ENTRIES SHOWN:
BEGIN

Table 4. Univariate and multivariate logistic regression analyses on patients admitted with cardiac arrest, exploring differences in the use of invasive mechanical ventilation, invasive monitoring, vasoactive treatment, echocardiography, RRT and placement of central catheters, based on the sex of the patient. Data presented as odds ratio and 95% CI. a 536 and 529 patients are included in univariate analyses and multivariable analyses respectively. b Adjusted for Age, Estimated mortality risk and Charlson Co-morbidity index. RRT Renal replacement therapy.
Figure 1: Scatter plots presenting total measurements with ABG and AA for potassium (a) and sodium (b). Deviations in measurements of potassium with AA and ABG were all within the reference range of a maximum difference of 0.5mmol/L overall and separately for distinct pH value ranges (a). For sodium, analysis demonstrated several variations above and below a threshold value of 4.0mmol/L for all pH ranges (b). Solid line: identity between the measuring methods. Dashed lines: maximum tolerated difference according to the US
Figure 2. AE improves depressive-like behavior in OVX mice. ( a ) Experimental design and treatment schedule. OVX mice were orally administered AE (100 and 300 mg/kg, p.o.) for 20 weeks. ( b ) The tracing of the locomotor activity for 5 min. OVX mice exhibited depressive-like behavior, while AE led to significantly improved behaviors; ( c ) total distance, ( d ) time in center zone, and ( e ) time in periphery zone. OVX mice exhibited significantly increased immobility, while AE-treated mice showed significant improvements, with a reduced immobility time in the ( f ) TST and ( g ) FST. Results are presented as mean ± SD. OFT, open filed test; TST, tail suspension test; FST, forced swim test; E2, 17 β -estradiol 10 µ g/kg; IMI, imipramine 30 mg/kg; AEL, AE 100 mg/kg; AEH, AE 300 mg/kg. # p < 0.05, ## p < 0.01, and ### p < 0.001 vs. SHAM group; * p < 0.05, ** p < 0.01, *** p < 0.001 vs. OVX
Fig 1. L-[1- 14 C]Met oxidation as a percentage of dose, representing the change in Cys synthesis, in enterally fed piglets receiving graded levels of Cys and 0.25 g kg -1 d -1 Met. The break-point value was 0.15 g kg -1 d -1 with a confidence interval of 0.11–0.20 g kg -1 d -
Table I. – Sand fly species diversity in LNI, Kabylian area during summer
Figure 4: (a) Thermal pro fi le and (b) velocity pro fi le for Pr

END

WHAT IS REQUIRED: Return every line of the records in which the word "were" is found.

ANSWER SPACE:
Figure 1: Scatter plots presenting total measurements with ABG and AA for potassium (a) and sodium (b). Deviations in measurements of potassium with AA and ABG were all within the reference range of a maximum difference of 0.5mmol/L overall and separately for distinct pH value ranges (a). For sodium, analysis demonstrated several variations above and below a threshold value of 4.0mmol/L for all pH ranges (b). Solid line: identity between the measuring methods. Dashed lines: maximum tolerated difference according to the US
Figure 2. AE improves depressive-like behavior in OVX mice. ( a ) Experimental design and treatment schedule. OVX mice were orally administered AE (100 and 300 mg/kg, p.o.) for 20 weeks. ( b ) The tracing of the locomotor activity for 5 min. OVX mice exhibited depressive-like behavior, while AE led to significantly improved behaviors; ( c ) total distance, ( d ) time in center zone, and ( e ) time in periphery zone. OVX mice exhibited significantly increased immobility, while AE-treated mice showed significant improvements, with a reduced immobility time in the ( f ) TST and ( g ) FST. Results are presented as mean ± SD. OFT, open filed test; TST, tail suspension test; FST, forced swim test; E2, 17 β -estradiol 10 µ g/kg; IMI, imipramine 30 mg/kg; AEL, AE 100 mg/kg; AEH, AE 300 mg/kg. # p < 0.05, ## p < 0.01, and ### p < 0.001 vs. SHAM group; * p < 0.05, ** p < 0.01, *** p < 0.001 vs. OVX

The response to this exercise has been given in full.